Update to my previous comment: #3645 (comment)

It seems the issue has been resolved for me. I used the stable binary after running meld from the binary mentioned in the OP and my planet stopped crashing, and I joined the group that was giving me trouble. It also OTA'd to o3a14, so maybe that played a role as well.

It's been running for over a day now with no issues.

nameless-nobody · 2020-10-15T14:10:38Z

@t-e-r-m i am on o3a14 but still crashing — what is meld?

salmun-nister · 2020-10-15T16:06:41Z

booted up my moon and I'm seeing the same behavior

address 0x438 out of loom!
loom: [0x200000000 : 0x280000000)
Assertion '0' failed in noun/events.c:129

bail: oops
bailing out
Assertion failed: 0 (noun/manage.c: u3m_bail: 677)
Aborted

output of +trouble:

> +trouble
[ [%base-hash 0vj.en1di.tkklb.dl7ss.mskql.baju8.f3tk0.4hvbv.umcms.qm49p.o3a14]
  [%home-hash 0vj.en1di.tkklb.dl7ss.mskql.baju8.f3tk0.4hvbv.umcms.qm49p.o3a14]
  [%kids-hash 0vj.en1di.tkklb.dl7ss.mskql.baju8.f3tk0.4hvbv.umcms.qm49p.o3a14]
  [%glob-hash 0v1.bn7am.9sl00.vfh1o.uvsuf.dn9b7 %done]
  [%our ship=~tartux-darsyl-salmun-nister point='8749394165105624742' life=[~ 1] rift=[~ 0]]
  [%sponsor ship=~salmun-nister point='184485542' life=[~ 1] rift=[~ 0]]
  [%dopzod ship=~dopzod point='4608' life=[~ 3] rift=[~ 2]]
  "Compare lifes and rifts to values here:"
  "https://etherscan.io/address/azimuth.eth#readContract"
  "  life - getKeyRevisionNumber"
  "  rift - getContinuityNumber"
  ~
]

precompute · 2020-10-15T17:38:34Z

@david-xlvrs see #3235 (comment)

salmun-nister · 2020-10-15T19:39:50Z

thanks @t-e-r-m. I tried that running meld with that binary (#3235 (comment)) and it successfully completed. Unfortunately, I'm still crashing when running the urbit binary from that release and the latest stable binary release (v0.10.8).

joemfb · 2020-10-15T22:53:12Z

Hi All,

Sorry for the delayed response. I realize that the current state of our memory management tooling has not been fully explained in any one place, so I'll attempt to do so here.

First of all, the crash output of the current release is fraught, due to a) bad error messages and b) a crash-handling bug. Both problems will be fixed in the next release (#3471).

"pier: serf error: end of file" means "the worker process unexpectedly shutdown" (in a unique dialect combining urbit and unix idioms). Everything from "address X out of loom" to "Assertion failed" results from the crash-handling bug described above (when it follows the "end of file" error, that is).

The relevant detail preceeds both: bail:meme. This means we ran out of memory on the loom (the persistent memory arena in urbit's runtime, currently limited to 2GB). This is currently always handled as a fatal error -- we're working on tooling to automatically recover where possible.

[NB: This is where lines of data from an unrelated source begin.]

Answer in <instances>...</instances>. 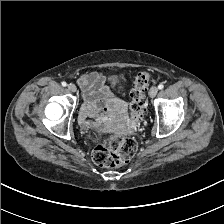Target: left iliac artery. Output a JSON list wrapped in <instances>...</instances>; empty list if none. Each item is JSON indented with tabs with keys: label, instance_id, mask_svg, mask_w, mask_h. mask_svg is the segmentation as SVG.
<instances>
[{
	"label": "left iliac artery",
	"instance_id": "1",
	"mask_svg": "<svg viewBox=\"0 0 224 224\" xmlns=\"http://www.w3.org/2000/svg\"><path fill=\"white\" fill-rule=\"evenodd\" d=\"M163 88H164V85H163V84H159V85H158V89L161 90V89H163Z\"/></svg>",
	"mask_w": 224,
	"mask_h": 224
}]
</instances>
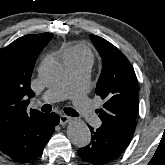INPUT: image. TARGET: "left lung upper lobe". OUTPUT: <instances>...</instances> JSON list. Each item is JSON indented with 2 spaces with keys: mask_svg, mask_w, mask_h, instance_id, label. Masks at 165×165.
I'll return each instance as SVG.
<instances>
[{
  "mask_svg": "<svg viewBox=\"0 0 165 165\" xmlns=\"http://www.w3.org/2000/svg\"><path fill=\"white\" fill-rule=\"evenodd\" d=\"M103 61L95 93L104 100L96 110L103 125L132 137L139 108V89L134 69L124 54L107 40L90 35Z\"/></svg>",
  "mask_w": 165,
  "mask_h": 165,
  "instance_id": "obj_1",
  "label": "left lung upper lobe"
}]
</instances>
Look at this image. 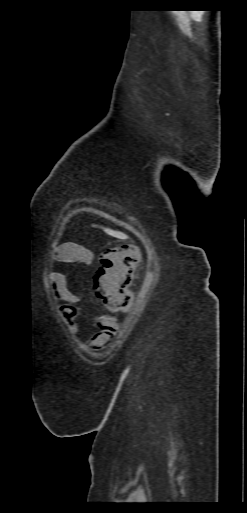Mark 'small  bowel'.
Listing matches in <instances>:
<instances>
[{
	"instance_id": "1",
	"label": "small bowel",
	"mask_w": 247,
	"mask_h": 513,
	"mask_svg": "<svg viewBox=\"0 0 247 513\" xmlns=\"http://www.w3.org/2000/svg\"><path fill=\"white\" fill-rule=\"evenodd\" d=\"M79 249L78 245L74 243L63 244L55 251L56 260L64 263L75 262L78 260L77 255H81ZM81 258L84 262L89 261V258H85L84 252ZM47 276L50 286L54 288L60 299L65 302L60 311L67 323L68 329L71 332H76L77 325L75 324V319L80 314L78 304L81 301V297L70 290L65 274L53 271ZM98 324V333L88 343L89 348L96 352L104 350L110 345L118 329V320L114 316H103L99 319Z\"/></svg>"
}]
</instances>
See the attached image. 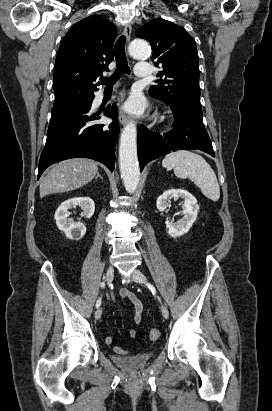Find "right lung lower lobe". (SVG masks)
I'll return each instance as SVG.
<instances>
[{
  "label": "right lung lower lobe",
  "mask_w": 272,
  "mask_h": 411,
  "mask_svg": "<svg viewBox=\"0 0 272 411\" xmlns=\"http://www.w3.org/2000/svg\"><path fill=\"white\" fill-rule=\"evenodd\" d=\"M92 98L65 111L52 114L47 140L39 161L40 178L51 164L69 158H91L114 170L115 143L119 133L115 105H108L95 112ZM113 118L111 123H102L101 116Z\"/></svg>",
  "instance_id": "1"
}]
</instances>
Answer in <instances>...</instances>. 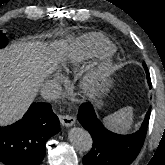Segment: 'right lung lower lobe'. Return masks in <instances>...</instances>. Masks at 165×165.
I'll return each mask as SVG.
<instances>
[{
  "instance_id": "1",
  "label": "right lung lower lobe",
  "mask_w": 165,
  "mask_h": 165,
  "mask_svg": "<svg viewBox=\"0 0 165 165\" xmlns=\"http://www.w3.org/2000/svg\"><path fill=\"white\" fill-rule=\"evenodd\" d=\"M60 131L49 103H33L23 118L0 127V162L6 165H39L48 138Z\"/></svg>"
}]
</instances>
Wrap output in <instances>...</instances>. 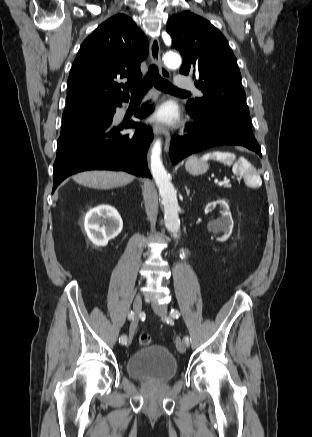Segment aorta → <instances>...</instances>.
Here are the masks:
<instances>
[{"mask_svg":"<svg viewBox=\"0 0 312 437\" xmlns=\"http://www.w3.org/2000/svg\"><path fill=\"white\" fill-rule=\"evenodd\" d=\"M164 63L169 68H177L181 64V58L178 54L168 53L164 56ZM150 169L162 199L165 227L174 237H178L180 232L179 205L176 191L161 160L160 140H157L153 145L150 156Z\"/></svg>","mask_w":312,"mask_h":437,"instance_id":"aorta-1","label":"aorta"}]
</instances>
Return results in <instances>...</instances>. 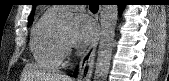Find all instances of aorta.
Segmentation results:
<instances>
[{"label":"aorta","mask_w":169,"mask_h":81,"mask_svg":"<svg viewBox=\"0 0 169 81\" xmlns=\"http://www.w3.org/2000/svg\"><path fill=\"white\" fill-rule=\"evenodd\" d=\"M117 18V5H103L100 42L97 53L94 81H106L107 79L114 45ZM57 24L63 29H70L73 26V15L68 11H61L58 15Z\"/></svg>","instance_id":"aorta-1"}]
</instances>
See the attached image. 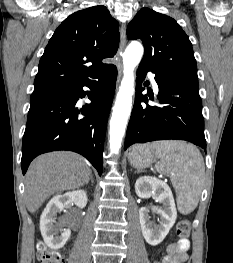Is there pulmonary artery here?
<instances>
[{"label":"pulmonary artery","mask_w":233,"mask_h":263,"mask_svg":"<svg viewBox=\"0 0 233 263\" xmlns=\"http://www.w3.org/2000/svg\"><path fill=\"white\" fill-rule=\"evenodd\" d=\"M148 77H149L150 80H151V83H152V86H153L154 91L157 92V91H158V84H157V82H156V80H155L154 74L149 73V74H148Z\"/></svg>","instance_id":"pulmonary-artery-1"}]
</instances>
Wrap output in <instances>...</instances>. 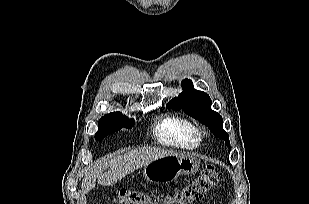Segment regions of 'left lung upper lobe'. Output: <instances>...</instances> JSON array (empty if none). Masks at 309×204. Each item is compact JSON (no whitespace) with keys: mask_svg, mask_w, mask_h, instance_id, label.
<instances>
[{"mask_svg":"<svg viewBox=\"0 0 309 204\" xmlns=\"http://www.w3.org/2000/svg\"><path fill=\"white\" fill-rule=\"evenodd\" d=\"M183 92L173 98L167 108L175 111L183 110L188 115L206 125L217 138L225 140L230 145L229 136L223 129V120L220 114L211 109V99L208 94L194 89L191 80L182 81ZM230 152V146H229ZM229 162V159H227Z\"/></svg>","mask_w":309,"mask_h":204,"instance_id":"left-lung-upper-lobe-1","label":"left lung upper lobe"}]
</instances>
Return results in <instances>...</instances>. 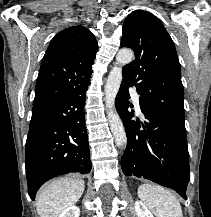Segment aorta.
I'll return each instance as SVG.
<instances>
[{
    "instance_id": "762f6f07",
    "label": "aorta",
    "mask_w": 211,
    "mask_h": 217,
    "mask_svg": "<svg viewBox=\"0 0 211 217\" xmlns=\"http://www.w3.org/2000/svg\"><path fill=\"white\" fill-rule=\"evenodd\" d=\"M134 54L129 49H121L116 55V65L112 68L105 85V102L110 129L118 147H124L127 142L123 123L115 110V98L122 81V66L130 63Z\"/></svg>"
}]
</instances>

These are errors are sometimes ephemeral, since the loom holds both are persistent state and the "workspace" for processing a given event. In which case, restarting urbit is all that's required. But they usually recur, and require further intervention to be stopped.

The first thing to try upon restart is |pack, which defragments the persistent state. The next thing to run is |mass, which prints a detailed memory-usage report. If the bail:meme crashes are recurring too quickly to run those, it can help to restart urbit with the -L argument, which effectively disables networking (by only listening on localhost). (If those crashes are being triggered by inbound packets, that is.)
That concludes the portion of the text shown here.